**Problem description:**
Which lines below contain "engagement"? Copy every one of them.

Dataset records:
+++

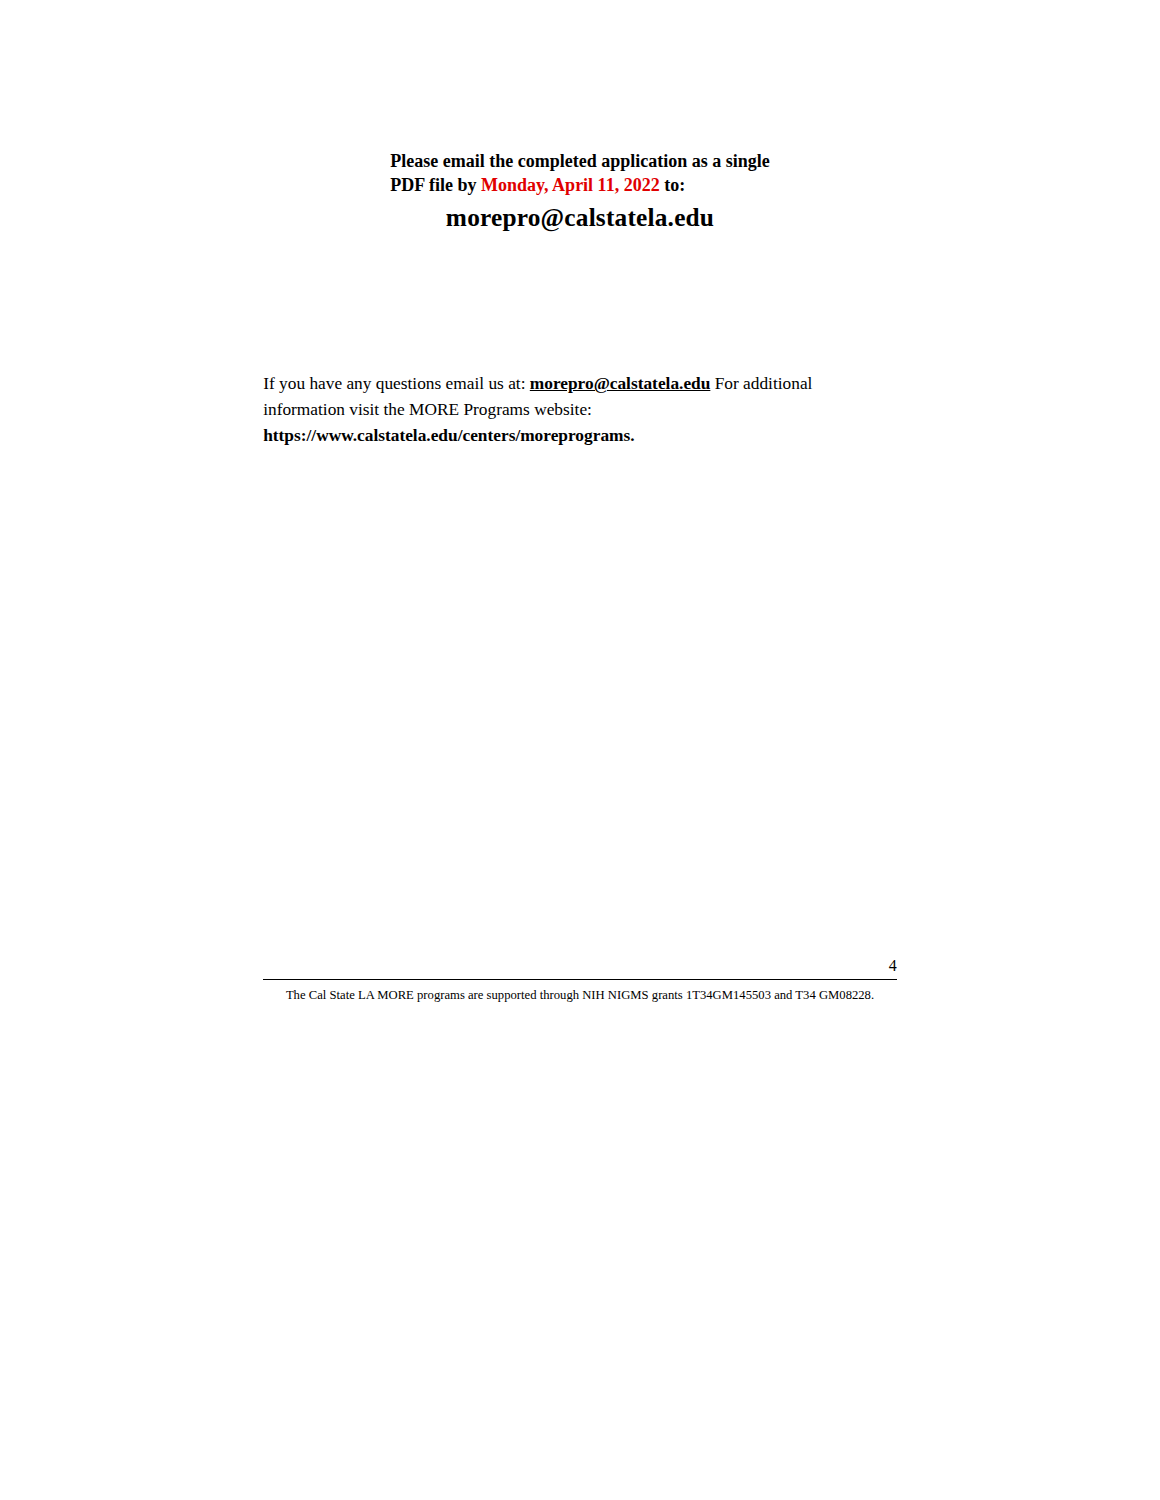Please email the completed application as a single
PDF file by Monday, April 11, 2022 to:
morepro@calstatela.edu
If you have any questions email us at: morepro@calstatela.edu For additional information visit the MORE Programs website: https://www.calstatela.edu/centers/moreprograms.
4
The Cal State LA MORE programs are supported through NIH NIGMS grants 1T34GM145503 and T34 GM08228.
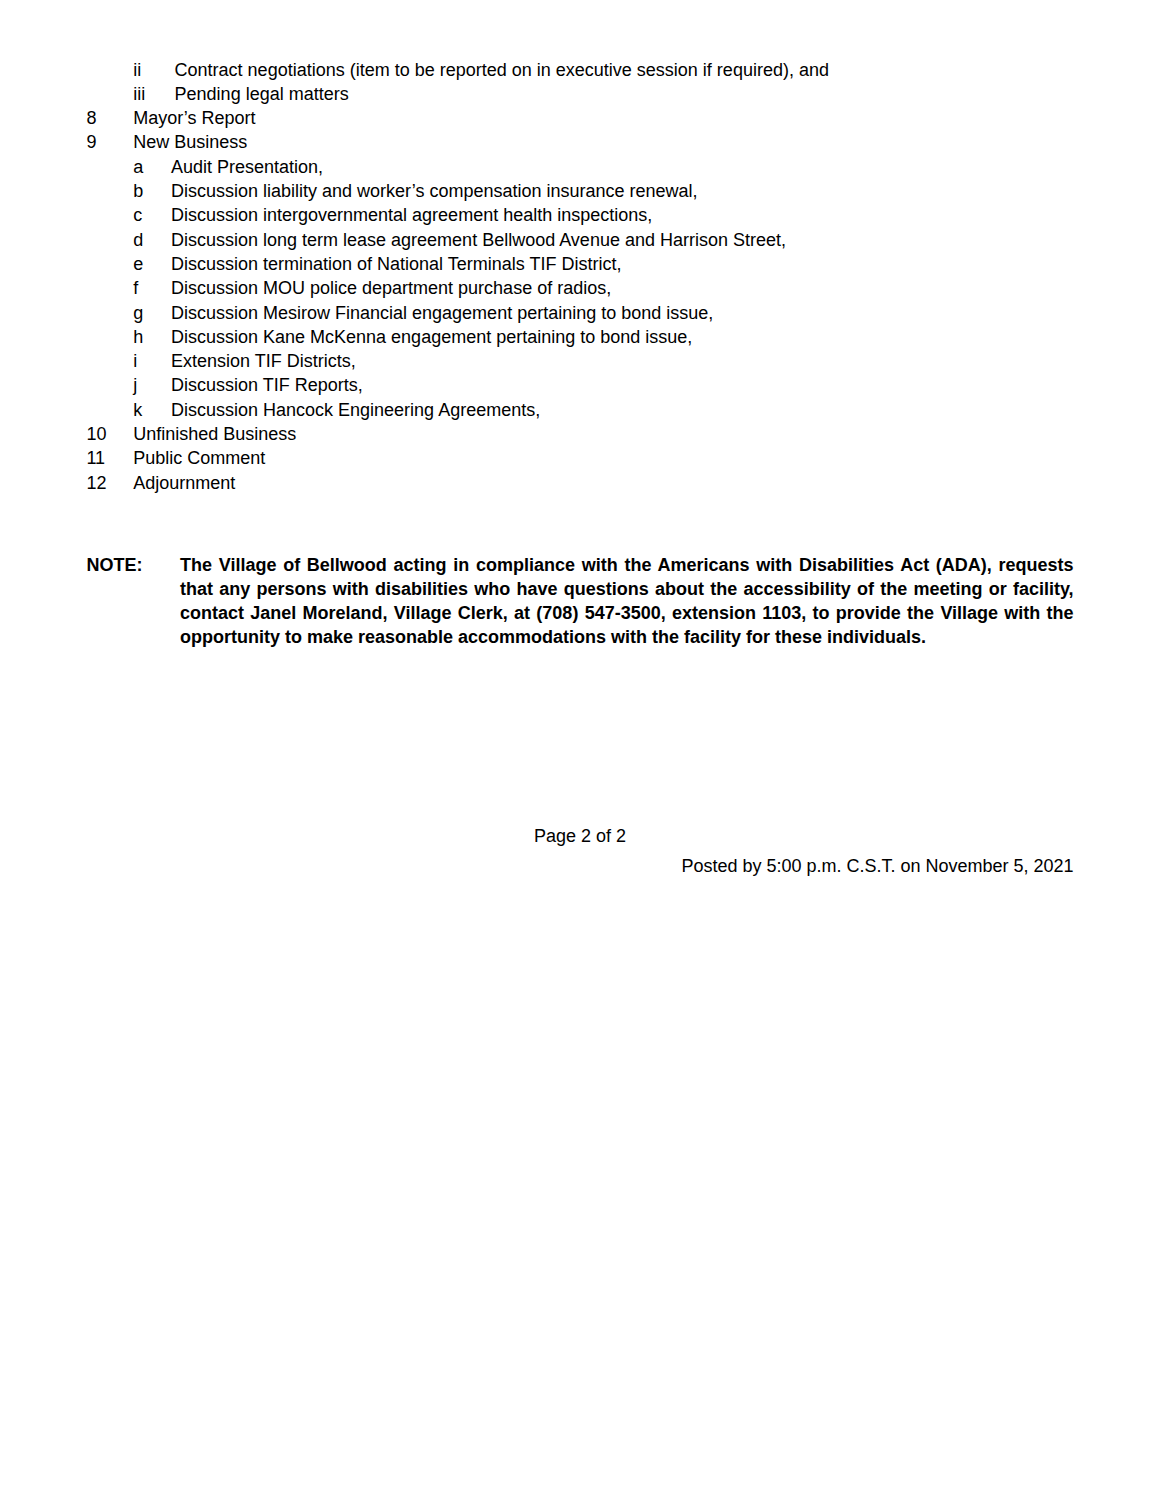ii Contract negotiations (item to be reported on in executive session if required), and
iii Pending legal matters
8 Mayor’s Report
9 New Business
a Audit Presentation,
b Discussion liability and worker’s compensation insurance renewal,
c Discussion intergovernmental agreement health inspections,
d Discussion long term lease agreement Bellwood Avenue and Harrison Street,
e Discussion termination of National Terminals TIF District,
f Discussion MOU police department purchase of radios,
g Discussion Mesirow Financial engagement pertaining to bond issue,
h Discussion Kane McKenna engagement pertaining to bond issue,
i Extension TIF Districts,
j Discussion TIF Reports,
k Discussion Hancock Engineering Agreements,
10 Unfinished Business
11 Public Comment
12 Adjournment
NOTE:
The Village of Bellwood acting in compliance with the Americans with Disabilities Act (ADA), requests that any persons with disabilities who have questions about the accessibility of the meeting or facility, contact Janel Moreland, Village Clerk, at (708) 547-3500, extension 1103, to provide the Village with the opportunity to make reasonable accommodations with the facility for these individuals.
Page 2 of 2
Posted by 5:00 p.m. C.S.T. on November 5, 2021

+++

**Final answer:**
g Discussion Mesirow Financial engagement pertaining to bond issue,
h Discussion Kane McKenna engagement pertaining to bond issue,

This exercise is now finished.